BEGIN

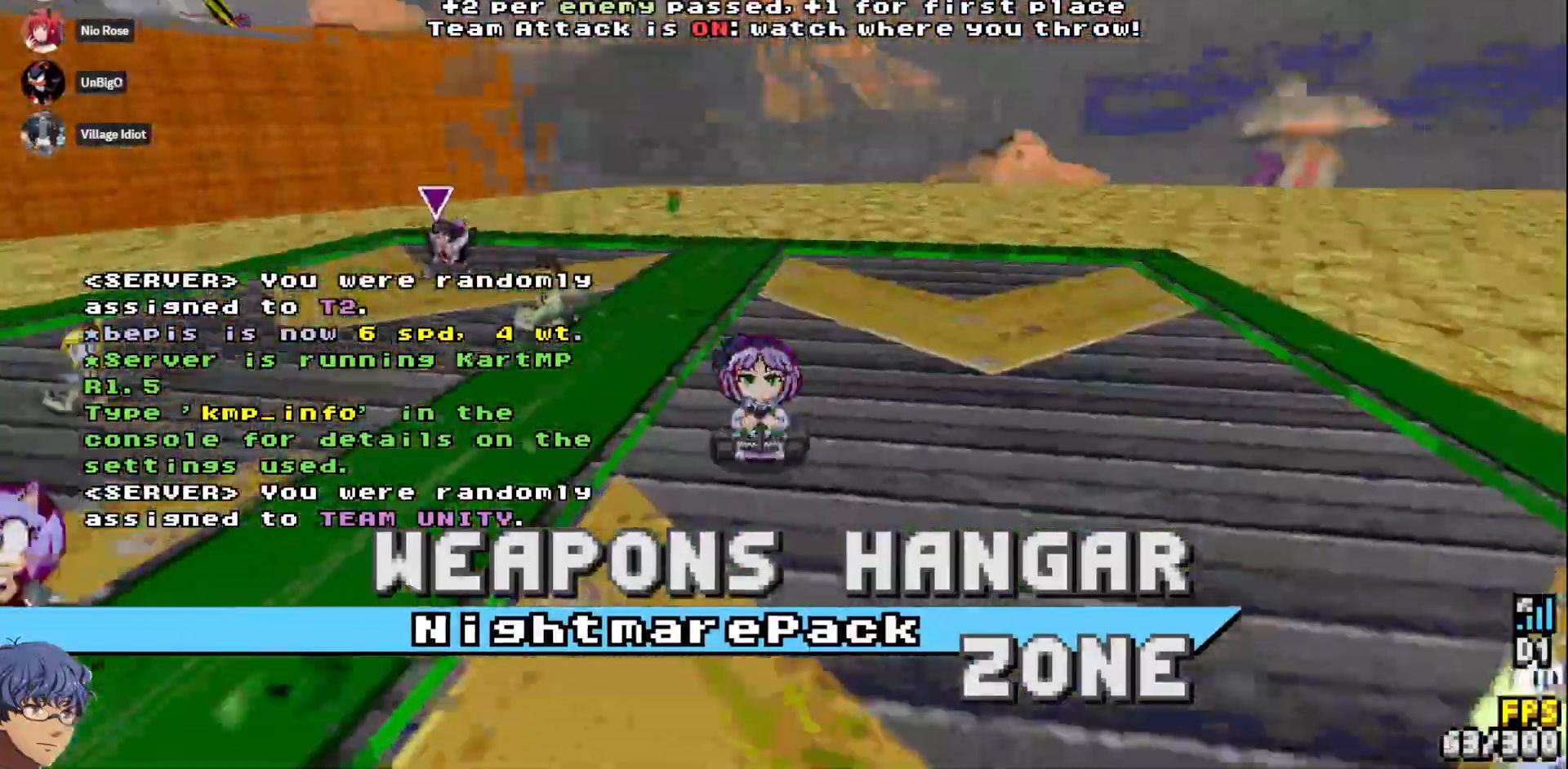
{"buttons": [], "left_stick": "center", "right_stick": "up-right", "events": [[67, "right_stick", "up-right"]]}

END
BEGIN

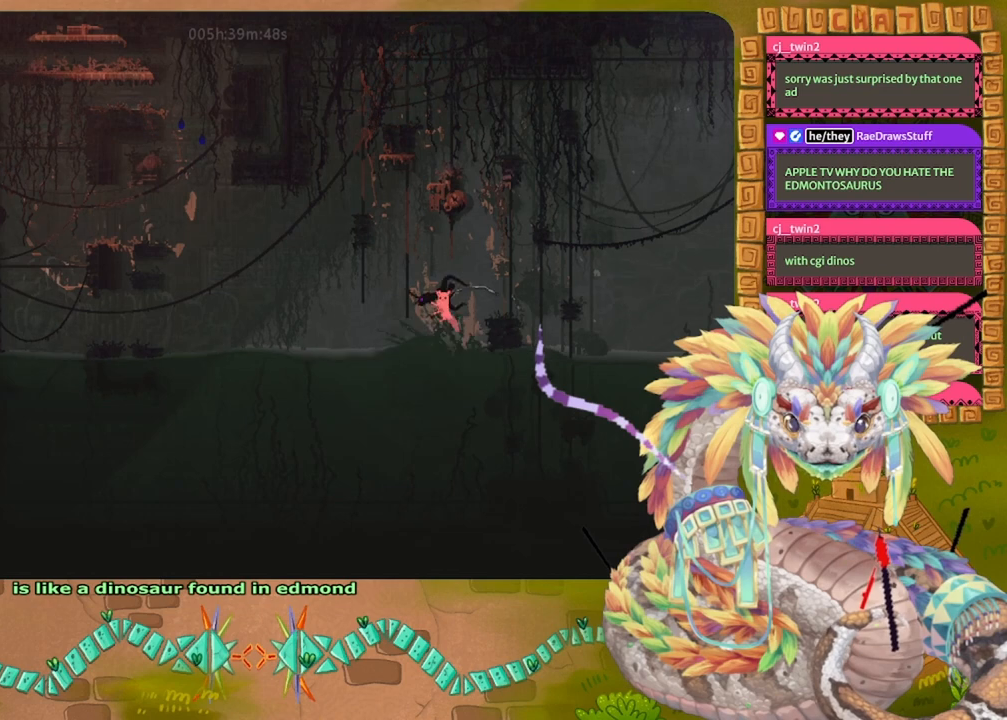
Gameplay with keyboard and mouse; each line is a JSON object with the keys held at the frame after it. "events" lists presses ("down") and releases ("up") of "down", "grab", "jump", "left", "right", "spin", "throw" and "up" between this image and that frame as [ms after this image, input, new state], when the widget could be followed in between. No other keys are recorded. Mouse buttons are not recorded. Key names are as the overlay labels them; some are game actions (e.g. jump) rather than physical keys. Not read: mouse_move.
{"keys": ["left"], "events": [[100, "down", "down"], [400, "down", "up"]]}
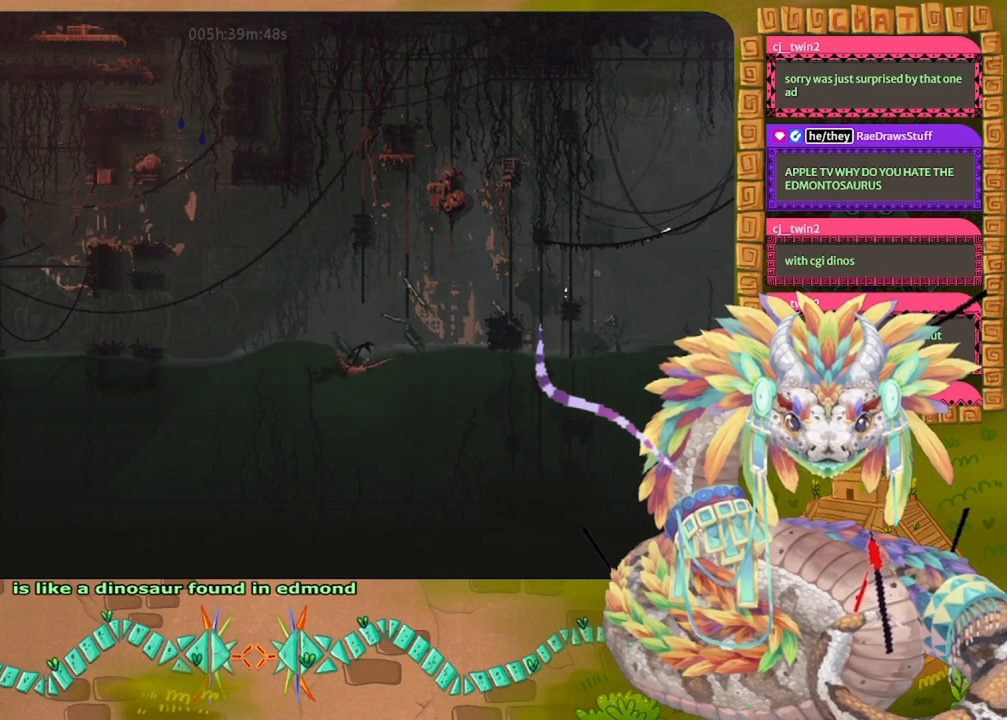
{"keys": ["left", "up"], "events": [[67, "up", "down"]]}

END
BEGIN

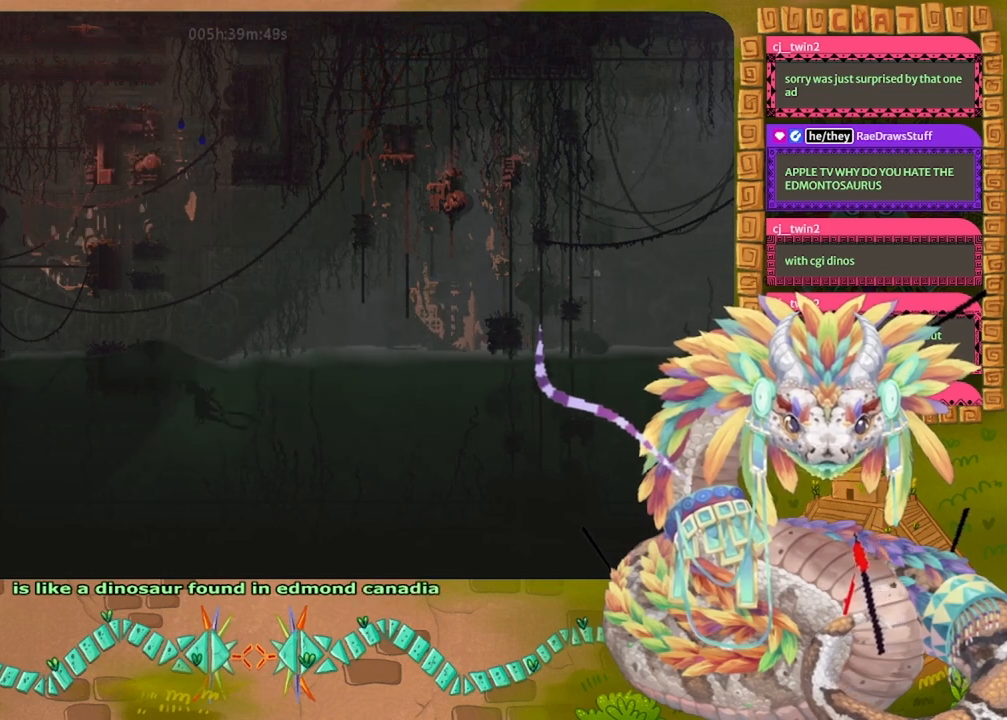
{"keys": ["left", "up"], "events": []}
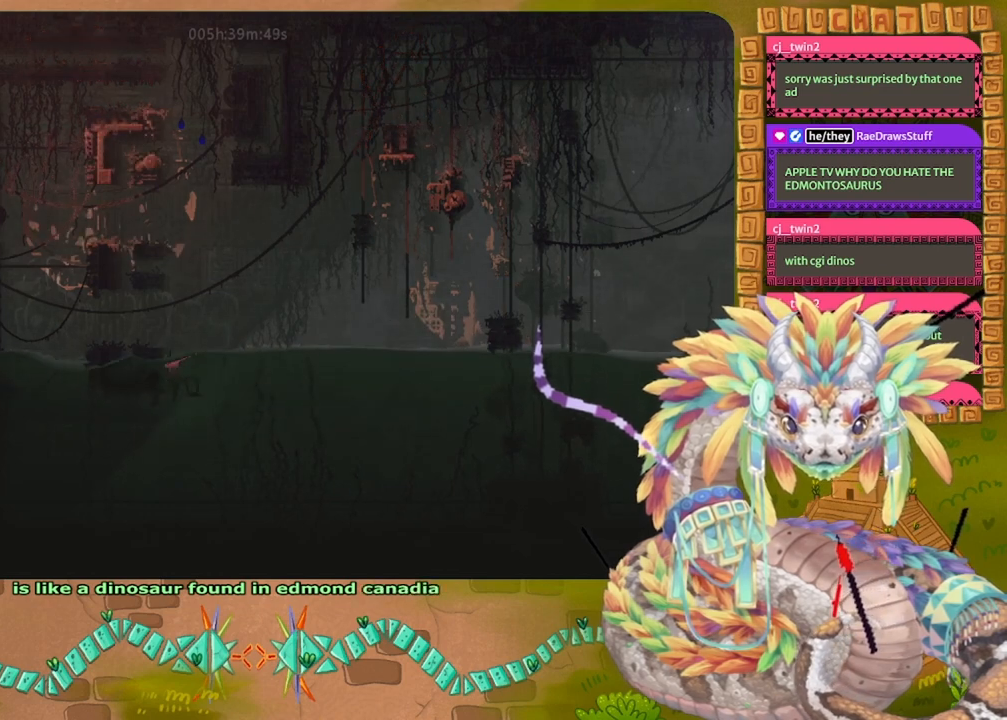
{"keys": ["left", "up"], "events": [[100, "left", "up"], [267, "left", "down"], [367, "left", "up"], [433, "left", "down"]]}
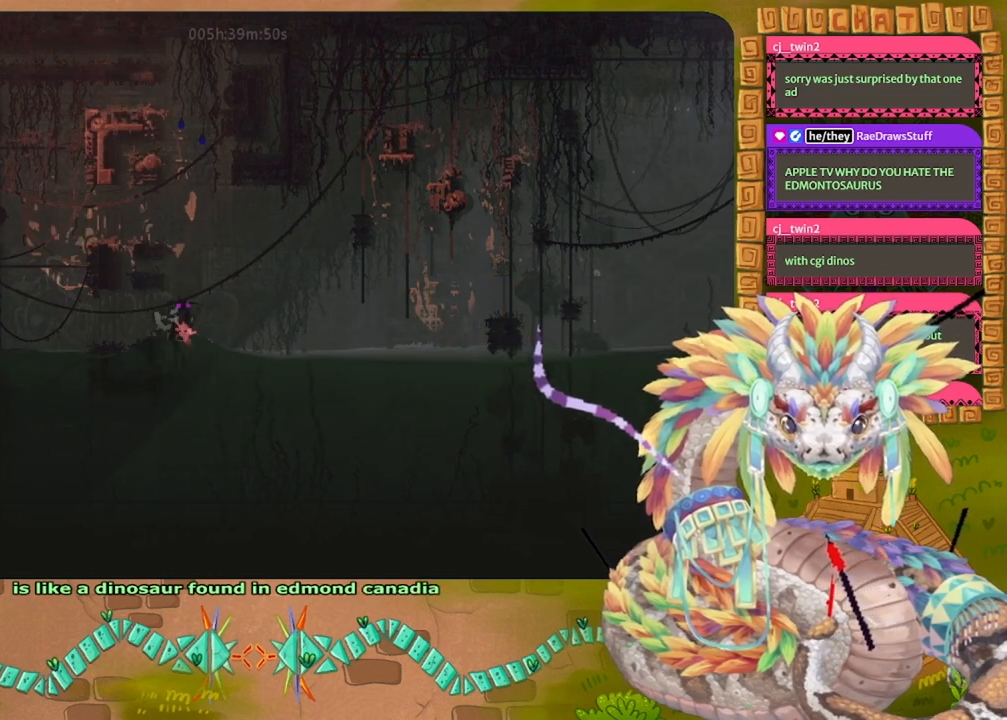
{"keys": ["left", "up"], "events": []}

END

EXERCISE DESCRIPTION: Filter the records above, keeping each line that contains the word "down".

ANSWER BELOW:
Gameplay with keyboard and mouse; each line is a JSON object with the keys held at the frame after it. "events" lists presses ("down") and releases ("up") of "down", "grab", "jump", "left", "right", "spin", "throw" and "up" between this image and that frame as [ms after this image, input, new state], when the widget could be followed in between. No other keys are recorded. Mouse buttons are not recorded. Key names are as the overlay labels them; some are game actions (e.g. jump) rather than physical keys. Not read: mouse_move.
{"keys": ["left"], "events": [[100, "down", "down"], [400, "down", "up"]]}
{"keys": ["left", "up"], "events": [[67, "up", "down"]]}
{"keys": ["left", "up"], "events": [[100, "left", "up"], [267, "left", "down"], [367, "left", "up"], [433, "left", "down"]]}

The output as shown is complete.